Top of Supplied records

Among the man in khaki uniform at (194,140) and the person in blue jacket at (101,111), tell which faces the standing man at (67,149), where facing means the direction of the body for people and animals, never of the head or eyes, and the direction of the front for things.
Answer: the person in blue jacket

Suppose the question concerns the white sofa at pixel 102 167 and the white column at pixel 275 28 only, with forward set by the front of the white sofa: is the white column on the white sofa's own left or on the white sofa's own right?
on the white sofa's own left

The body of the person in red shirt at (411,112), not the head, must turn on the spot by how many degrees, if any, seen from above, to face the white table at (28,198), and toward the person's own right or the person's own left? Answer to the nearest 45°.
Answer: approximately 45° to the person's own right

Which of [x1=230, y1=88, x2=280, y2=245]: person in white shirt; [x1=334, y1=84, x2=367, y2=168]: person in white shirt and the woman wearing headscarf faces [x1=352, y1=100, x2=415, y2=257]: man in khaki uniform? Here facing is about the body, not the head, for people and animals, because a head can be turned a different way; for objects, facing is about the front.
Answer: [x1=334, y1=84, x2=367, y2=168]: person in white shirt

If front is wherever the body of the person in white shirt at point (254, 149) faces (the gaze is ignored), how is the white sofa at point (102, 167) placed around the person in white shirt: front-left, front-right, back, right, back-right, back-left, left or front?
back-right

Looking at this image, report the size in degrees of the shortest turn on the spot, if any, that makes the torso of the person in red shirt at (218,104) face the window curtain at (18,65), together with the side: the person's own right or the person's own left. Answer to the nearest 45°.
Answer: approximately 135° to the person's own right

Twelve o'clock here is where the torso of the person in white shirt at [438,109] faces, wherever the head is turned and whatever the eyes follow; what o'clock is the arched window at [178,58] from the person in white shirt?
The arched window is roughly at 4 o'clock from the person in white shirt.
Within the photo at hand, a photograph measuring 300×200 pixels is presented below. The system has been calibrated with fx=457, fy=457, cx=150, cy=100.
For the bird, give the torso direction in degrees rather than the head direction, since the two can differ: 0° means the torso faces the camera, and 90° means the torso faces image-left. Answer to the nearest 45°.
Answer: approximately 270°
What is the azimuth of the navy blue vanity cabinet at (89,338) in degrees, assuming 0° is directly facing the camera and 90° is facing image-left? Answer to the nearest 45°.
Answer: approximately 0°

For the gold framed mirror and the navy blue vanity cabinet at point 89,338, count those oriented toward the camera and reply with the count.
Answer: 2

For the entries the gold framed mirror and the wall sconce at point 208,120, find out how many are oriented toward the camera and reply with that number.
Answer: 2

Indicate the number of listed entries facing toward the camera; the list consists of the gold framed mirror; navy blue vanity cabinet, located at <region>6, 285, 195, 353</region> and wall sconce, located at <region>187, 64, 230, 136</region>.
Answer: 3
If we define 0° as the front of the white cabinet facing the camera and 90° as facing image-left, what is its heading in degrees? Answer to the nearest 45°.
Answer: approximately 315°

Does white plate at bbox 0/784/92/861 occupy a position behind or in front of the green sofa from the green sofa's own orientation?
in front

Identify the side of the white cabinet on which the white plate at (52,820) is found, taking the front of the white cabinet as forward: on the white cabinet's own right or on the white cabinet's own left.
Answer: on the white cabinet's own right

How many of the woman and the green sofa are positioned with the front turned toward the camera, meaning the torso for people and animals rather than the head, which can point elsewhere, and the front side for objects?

Bottom of Supplied records

(Aim of the exercise): A faithful retyping of every entry above is the task.

(Solution to this exercise):
Among the man in khaki uniform at (194,140) and the person in blue jacket at (101,111), tell which faces the standing man at (67,149), where facing means the direction of the body for people and animals, never of the head or eyes, and the direction of the front for things.
Answer: the person in blue jacket

Suppose the question concerns the white sofa at pixel 102 167 and the white column at pixel 275 28 only, with forward set by the front of the white sofa: is the white column on the white sofa's own left or on the white sofa's own right?
on the white sofa's own left

The body of the person in red shirt at (411,112), not the head, must turn on the spot by how many degrees, if any, seen from above, to face the white table at (28,198), and toward the person's own right or the person's own left? Answer to the nearest 45°.
Answer: approximately 45° to the person's own right

Which of [x1=230, y1=88, x2=280, y2=245]: person in white shirt; [x1=334, y1=84, x2=367, y2=168]: person in white shirt and the woman wearing headscarf faces [x1=352, y1=100, x2=415, y2=257]: man in khaki uniform? Here facing is about the body, not the head, for people and animals, because a head can be turned a different way; for objects, facing is about the front.
Answer: [x1=334, y1=84, x2=367, y2=168]: person in white shirt

If front is wherever the body of the person in white shirt at point (254, 149) faces (the gaze is ignored), how is the white sofa at point (102, 167) placed around the person in white shirt: front-left, front-right, back, right, back-right, back-left, left or front?
back-right

Looking at this image, report the size in degrees of the shortest turn on the spot, if any, that makes the torso of the person in red shirt at (218,104) face the window curtain at (18,65), together with the side: the person's own right or the person's own left. Answer to the nearest 45°.
Answer: approximately 135° to the person's own right

Twelve o'clock here is where the torso of the person in white shirt at [438,109] faces, wherever the head is turned and whatever the eyes follow; what o'clock is the arched window at [178,58] from the person in white shirt?
The arched window is roughly at 4 o'clock from the person in white shirt.
Within the photo at hand, a photograph measuring 300×200 pixels is presented below. The system has been calibrated with fx=457, fy=457, cx=150, cy=100.
For the bird, give the torso direction in degrees rather than the head direction, since the two can differ: 0° means the torso faces the camera, and 90° means the torso faces image-left. Answer to the nearest 45°.
Answer: approximately 270°
What is the azimuth of the navy blue vanity cabinet at (89,338) in degrees, assuming 0° is directly facing the camera and 90° is facing image-left? Answer to the nearest 45°.
Answer: approximately 0°

For the gold framed mirror and the navy blue vanity cabinet at point 89,338, count those oriented toward the camera and reply with the count.
Answer: 2

For the entries the gold framed mirror and the wall sconce at point 208,120, find out how many are oriented toward the camera and reply with that number.
Answer: 2

Indicate the number of listed entries facing toward the camera; the list consists of the gold framed mirror; navy blue vanity cabinet, located at <region>6, 285, 195, 353</region> and wall sconce, located at <region>187, 64, 230, 136</region>.
Answer: 3
If we define 0° as the front of the white cabinet facing the camera and 90° as facing image-left, what is its heading in degrees? Answer to the nearest 45°.
Answer: approximately 315°

Does white plate at bbox 0/784/92/861 occupy a position behind or in front of the green sofa from the green sofa's own orientation?
in front

Identify the side of the white cabinet on which the white plate at (52,820) is found, taking the front of the white cabinet as forward: on the white cabinet's own right or on the white cabinet's own left.
Answer: on the white cabinet's own right

How many of the woman and the green sofa are positioned with the front turned toward the camera, meaning the torso for people and animals rather than the head, which can point elsewhere, and the front side for objects?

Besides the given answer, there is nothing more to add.